A paper on moral rightness and wrongness versus moral praise and blame (Under review)
Abstract: It’s natural to think that one cannot be morally blameworthy for an action unless the action is morally wrong. Consider that often when people are blamed, they’ll retort “I didn’t do anything wrong!” Moreover, many philosophers agree that (N1) if one is morally blameworthy for doing some act, A, then A is morally wrong. Analogously, it’s natural to think that one cannot be morally praiseworthy for an action unless the action is morally right. That is, (N2) if one is morally praiseworthy for doing some act, A, then A is morally right. In this paper, I present a novel argument that (N1) and (N2) are false. Not only is wrongness of an act not necessary for blameworthiness for that act, one can be praiseworthy for performing an act that’s morally wrong. Not only is rightness of an act not necessary for praiseworthiness for that act, one can be blameworthy for performing an act that’s morally right.
A paper on a popular solution to the problem of moral luck (Under Review)

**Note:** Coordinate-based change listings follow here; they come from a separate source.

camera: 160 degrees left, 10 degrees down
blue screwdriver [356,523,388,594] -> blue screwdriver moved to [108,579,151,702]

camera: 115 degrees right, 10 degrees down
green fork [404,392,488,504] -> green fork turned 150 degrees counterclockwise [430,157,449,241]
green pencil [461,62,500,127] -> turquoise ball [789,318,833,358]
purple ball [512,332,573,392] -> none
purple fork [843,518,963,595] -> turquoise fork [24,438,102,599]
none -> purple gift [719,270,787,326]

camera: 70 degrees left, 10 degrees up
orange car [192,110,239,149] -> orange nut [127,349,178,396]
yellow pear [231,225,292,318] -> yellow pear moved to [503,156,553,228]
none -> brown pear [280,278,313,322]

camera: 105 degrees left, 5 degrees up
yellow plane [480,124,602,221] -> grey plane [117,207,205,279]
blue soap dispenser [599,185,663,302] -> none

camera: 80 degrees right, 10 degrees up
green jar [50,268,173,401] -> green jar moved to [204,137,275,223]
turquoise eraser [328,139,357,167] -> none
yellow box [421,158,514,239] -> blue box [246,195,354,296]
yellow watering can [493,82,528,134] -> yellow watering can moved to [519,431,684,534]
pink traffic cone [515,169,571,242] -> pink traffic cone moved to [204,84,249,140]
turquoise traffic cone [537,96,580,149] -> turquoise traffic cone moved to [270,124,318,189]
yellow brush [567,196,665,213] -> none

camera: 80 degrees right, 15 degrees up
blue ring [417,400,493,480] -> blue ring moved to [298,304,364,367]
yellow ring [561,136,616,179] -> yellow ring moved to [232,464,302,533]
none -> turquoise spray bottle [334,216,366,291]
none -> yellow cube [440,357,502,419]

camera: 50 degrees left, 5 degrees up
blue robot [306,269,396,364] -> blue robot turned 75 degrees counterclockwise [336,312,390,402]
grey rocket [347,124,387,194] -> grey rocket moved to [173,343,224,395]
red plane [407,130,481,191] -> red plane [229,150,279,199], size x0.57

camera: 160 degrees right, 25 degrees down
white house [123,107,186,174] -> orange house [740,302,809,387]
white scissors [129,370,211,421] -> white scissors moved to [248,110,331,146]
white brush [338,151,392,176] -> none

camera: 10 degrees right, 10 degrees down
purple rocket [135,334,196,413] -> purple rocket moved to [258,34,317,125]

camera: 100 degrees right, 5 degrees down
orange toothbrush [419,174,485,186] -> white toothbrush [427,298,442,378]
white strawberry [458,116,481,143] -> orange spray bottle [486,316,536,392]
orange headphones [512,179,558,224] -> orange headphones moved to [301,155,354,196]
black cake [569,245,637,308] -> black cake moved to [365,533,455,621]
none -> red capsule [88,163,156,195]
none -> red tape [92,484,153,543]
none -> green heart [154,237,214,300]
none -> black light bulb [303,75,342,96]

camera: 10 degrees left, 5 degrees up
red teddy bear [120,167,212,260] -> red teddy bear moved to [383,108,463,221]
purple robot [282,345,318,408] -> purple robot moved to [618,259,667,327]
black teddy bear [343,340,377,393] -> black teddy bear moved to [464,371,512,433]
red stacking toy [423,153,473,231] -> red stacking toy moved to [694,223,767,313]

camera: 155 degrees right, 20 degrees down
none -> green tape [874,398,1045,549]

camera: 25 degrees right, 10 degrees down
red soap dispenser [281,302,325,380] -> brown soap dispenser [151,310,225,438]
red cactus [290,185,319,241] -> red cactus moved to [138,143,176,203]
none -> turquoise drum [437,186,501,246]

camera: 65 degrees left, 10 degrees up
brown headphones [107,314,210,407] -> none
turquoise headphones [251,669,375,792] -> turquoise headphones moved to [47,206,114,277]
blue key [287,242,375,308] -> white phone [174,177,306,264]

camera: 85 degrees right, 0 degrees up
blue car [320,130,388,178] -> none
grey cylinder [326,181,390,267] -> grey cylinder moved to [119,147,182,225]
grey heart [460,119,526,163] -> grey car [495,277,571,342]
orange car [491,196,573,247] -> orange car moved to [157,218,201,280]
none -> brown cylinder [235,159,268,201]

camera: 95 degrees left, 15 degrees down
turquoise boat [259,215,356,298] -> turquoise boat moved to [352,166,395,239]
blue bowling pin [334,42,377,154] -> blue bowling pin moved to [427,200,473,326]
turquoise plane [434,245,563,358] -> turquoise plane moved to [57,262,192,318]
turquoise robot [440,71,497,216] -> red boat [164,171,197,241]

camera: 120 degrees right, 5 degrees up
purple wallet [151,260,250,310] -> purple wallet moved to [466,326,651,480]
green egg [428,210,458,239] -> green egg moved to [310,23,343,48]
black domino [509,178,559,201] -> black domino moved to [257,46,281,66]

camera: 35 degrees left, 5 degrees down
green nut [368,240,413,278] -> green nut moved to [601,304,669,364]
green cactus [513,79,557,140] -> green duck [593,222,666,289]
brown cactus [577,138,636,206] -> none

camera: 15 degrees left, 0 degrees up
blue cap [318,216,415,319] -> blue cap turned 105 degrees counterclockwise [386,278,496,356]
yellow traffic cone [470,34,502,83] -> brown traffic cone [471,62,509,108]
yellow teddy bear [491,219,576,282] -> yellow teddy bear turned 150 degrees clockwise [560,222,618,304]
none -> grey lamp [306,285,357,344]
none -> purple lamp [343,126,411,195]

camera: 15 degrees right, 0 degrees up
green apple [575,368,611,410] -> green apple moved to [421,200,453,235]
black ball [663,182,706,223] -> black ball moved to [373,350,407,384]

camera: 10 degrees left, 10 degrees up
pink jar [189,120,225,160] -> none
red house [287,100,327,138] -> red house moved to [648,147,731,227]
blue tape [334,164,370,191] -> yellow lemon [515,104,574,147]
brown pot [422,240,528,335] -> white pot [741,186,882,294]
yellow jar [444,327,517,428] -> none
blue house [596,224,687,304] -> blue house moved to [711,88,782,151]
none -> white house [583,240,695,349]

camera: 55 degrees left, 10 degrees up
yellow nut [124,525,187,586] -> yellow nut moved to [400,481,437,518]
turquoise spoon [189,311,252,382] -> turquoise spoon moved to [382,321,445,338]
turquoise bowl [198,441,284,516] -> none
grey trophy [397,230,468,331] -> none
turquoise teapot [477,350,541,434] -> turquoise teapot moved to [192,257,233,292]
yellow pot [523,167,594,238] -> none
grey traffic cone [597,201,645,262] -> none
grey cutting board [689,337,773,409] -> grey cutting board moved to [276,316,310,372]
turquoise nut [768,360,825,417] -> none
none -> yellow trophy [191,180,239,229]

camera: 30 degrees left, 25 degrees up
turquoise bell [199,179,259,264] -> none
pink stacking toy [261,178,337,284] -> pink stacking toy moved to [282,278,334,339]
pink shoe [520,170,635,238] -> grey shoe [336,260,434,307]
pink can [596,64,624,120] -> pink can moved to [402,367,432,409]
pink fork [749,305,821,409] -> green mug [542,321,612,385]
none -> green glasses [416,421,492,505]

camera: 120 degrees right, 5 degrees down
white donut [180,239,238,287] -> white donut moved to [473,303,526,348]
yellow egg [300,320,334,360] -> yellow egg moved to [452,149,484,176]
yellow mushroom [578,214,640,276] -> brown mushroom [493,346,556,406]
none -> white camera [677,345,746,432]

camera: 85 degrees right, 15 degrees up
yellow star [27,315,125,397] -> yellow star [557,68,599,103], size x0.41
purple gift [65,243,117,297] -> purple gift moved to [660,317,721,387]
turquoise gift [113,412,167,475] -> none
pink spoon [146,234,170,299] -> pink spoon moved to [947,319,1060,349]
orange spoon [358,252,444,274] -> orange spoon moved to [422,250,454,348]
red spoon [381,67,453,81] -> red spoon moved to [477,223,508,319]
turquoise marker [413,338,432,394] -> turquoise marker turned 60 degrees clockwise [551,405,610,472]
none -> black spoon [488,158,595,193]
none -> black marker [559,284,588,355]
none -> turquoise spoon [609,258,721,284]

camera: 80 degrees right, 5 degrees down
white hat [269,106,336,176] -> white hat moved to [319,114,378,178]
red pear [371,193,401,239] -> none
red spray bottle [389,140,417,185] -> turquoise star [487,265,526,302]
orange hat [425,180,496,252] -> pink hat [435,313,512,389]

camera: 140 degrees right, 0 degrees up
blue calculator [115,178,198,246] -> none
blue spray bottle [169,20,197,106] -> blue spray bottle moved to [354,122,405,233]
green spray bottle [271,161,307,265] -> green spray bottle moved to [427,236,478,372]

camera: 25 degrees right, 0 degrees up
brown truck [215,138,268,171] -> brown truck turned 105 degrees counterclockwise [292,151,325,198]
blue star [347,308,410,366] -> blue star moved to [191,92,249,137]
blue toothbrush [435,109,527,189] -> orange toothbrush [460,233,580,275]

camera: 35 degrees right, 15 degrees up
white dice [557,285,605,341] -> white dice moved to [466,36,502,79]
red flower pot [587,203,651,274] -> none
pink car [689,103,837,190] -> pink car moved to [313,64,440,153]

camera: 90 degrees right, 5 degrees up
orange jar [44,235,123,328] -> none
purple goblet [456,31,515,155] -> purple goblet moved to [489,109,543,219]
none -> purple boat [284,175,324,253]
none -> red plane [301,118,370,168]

Abstract: Resultant moral luck is typically considered to be the most problematic type of moral luck. Arguably the most popular response to the problem of resultant moral luck is the idea that resultant luck or lucky consequences affect the scope but not the degree of responsibility. Call this the ‘Degree Scope Response’ (DSR). Philosophers also use DSR in responding to other types of moral luck and in contexts outside moral luck. In this paper, I argue that DSR fails. Then I suggest that we should hold that resultant luck affects neither the degree nor the scope of responsibility. Further, I discuss various advantages of this view and show its various implications on questions about free will, theories of causation, and responsibility in contexts outside moral luck. I also defend this view against the worry that it’s too revisionary.
A paper on the principle of alternate possibilities and Frankfurt-style cases (draft)
Abstract: The Principle of Alternate Possibilities (PAP) says that one is responsible for an action only if one could have acted otherwise. The so-called flicker defense is one promising line of response to Frankfurt-style cases (FSCs) in defense of PAP. The flicker defense is almost as old as FSCs. However, in recent years, the flicker defense has made an intriguing comeback as some philosophers developed stronger versions of this defense. But this ‘revived’ flicker defense has also recently been criticized. One aim of this paper is to respond to these criticisms. But part of my response requires revising the flicker defense. Hence, the other aim is to revise and build an even stronger version of the flicker defense.